In future studies of opioid use disorder, it would be useful to collect the data on mutual help that has emerged over the past 25 years for alcohol use disorder, including mediators of any positive effects and the degree to which these elements may augment professional services (ie, peer support services integrated within professional treatment systems). Experimental trials might formally assess the impact of referral to mutual-help meetings for those with opioid use disorder, ensuring that the active referral condition excluded the compulsory element that has not been previously effective. Finally, additional longitudinal data about the experiences of patients with opioid use disorder in mutual-help meetings, including the role of 12-step alternatives such as SMART Recovery, could be informative.

This study, using long-term follow-up data from the largest randomized trial of treatment for prescription opioid dependence to date, found that ongoing treatment was strongly associated with odds of opioid abstinence up to 42 months following the trial. Although current opioid agonist treatment had the strongest association with abstinence, mutual-help attendance was also significantly associated with abstinence. Critically, mutual-help attendance was associated with an additive benefit among those receiving opioid agonist treatment and was also associated with abstinence in those not receiving agonist treatment. Adults with prescription opioid dependence appear to benefit from continued medication and mutual-help participation as part of long-term, ongoing care.

Submitted: April 11, 2018; accepted November 12, 2018.

Published online: March 26, 2019.

Disclosure of off-label usage: The authors have determined that, to the best of their knowledge, no investigational information about pharmaceutical agents that is outside US Food and Drug Administration-approved labeling has been presented in this article.

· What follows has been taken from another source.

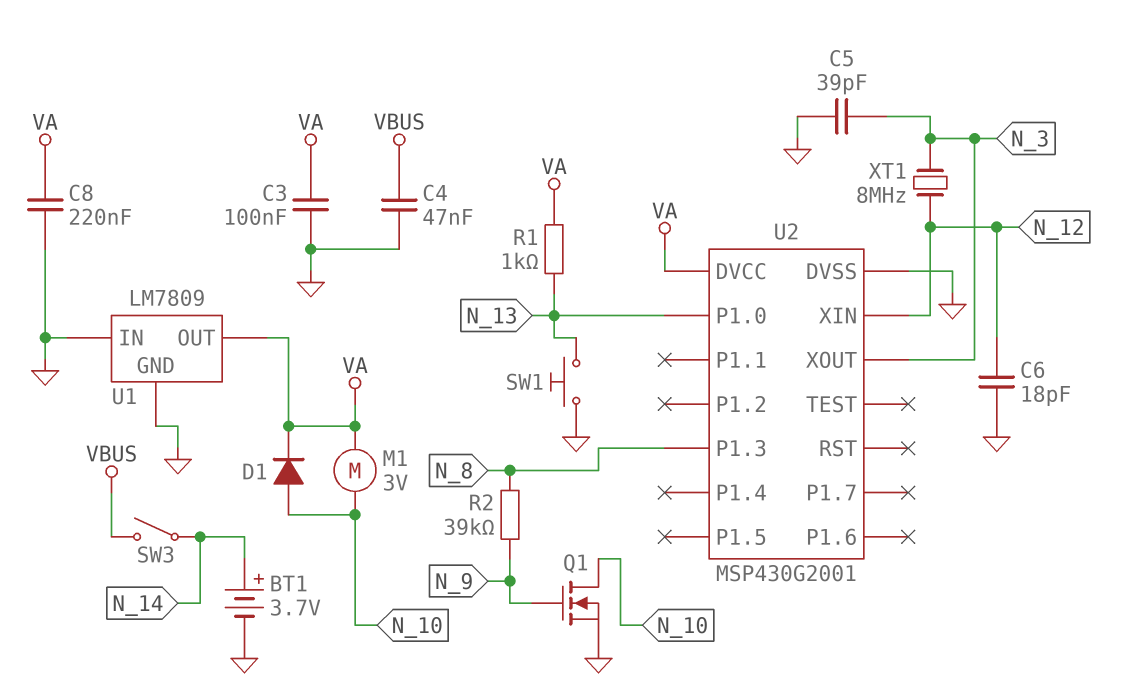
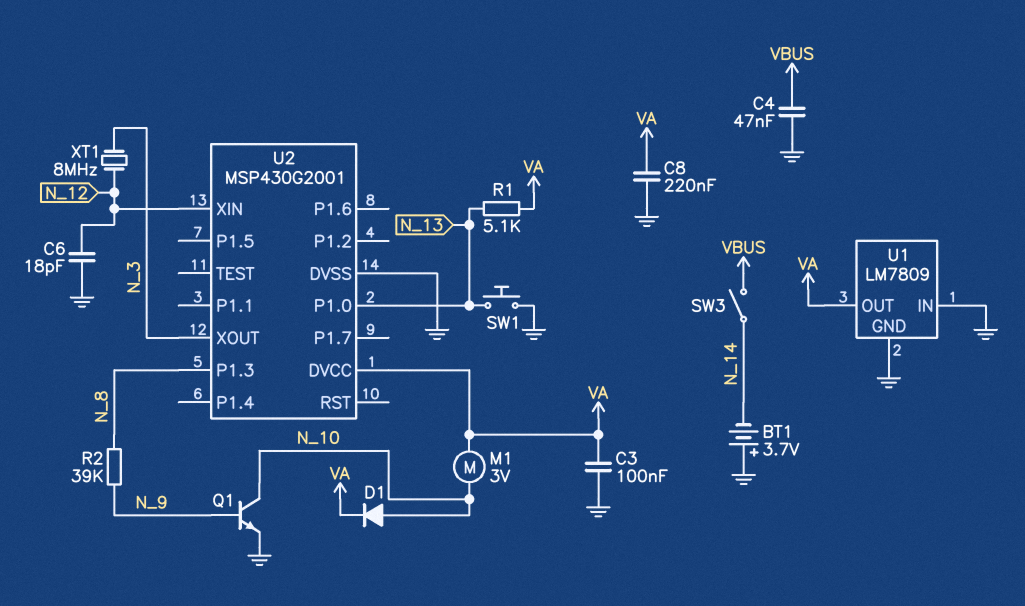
BT1: 3.7V (plus N_14, minus GND) -> 3.7V (plus GND, minus N_14)
C5: 39pF (GND, N_3) -> none
Q1: NMOS (G N_9, D N_10, S GND) -> NPN (B N_9, C N_10, E GND)
R1: 1k (N_13, VA) -> 5.1k (N_13, VA)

Financial disclosure: Dr Weiss has been a consultant for US World Meds, Braeburn Pharmaceuticals, Daiichi Sankyo, and GW Pharmaceuticals. Drs Griffin, Marcovitz, Hilton, Fitzmaurice, McHugh, and Carroll have no personal affiliations or financial relationships with any commercial interest to disclose relative to the article.

Funding/support: This work was supported by grants from National Institute on Drug Abuse (NIDA) as part of the Cooperative Agreement on the Clinical Trials Network (Grant U10DA015831) and NIDA grants K24DA022288 and K23DA035297.

Role of the sponsor: NIDA had no further role in study design; in the collection, analysis, and interpretation of data; or in the writing of the report. The NIDA Clinical Trials Network Publication Committee reviewed a draft of this manuscript and approved it for submission for publication.

Previous presentation: An earlier version of this paper was presented at the 79th Annual Meeting of the College on Problems of Drug Dependence; June 17-22, 2017; Montreal, Quebec, Canada.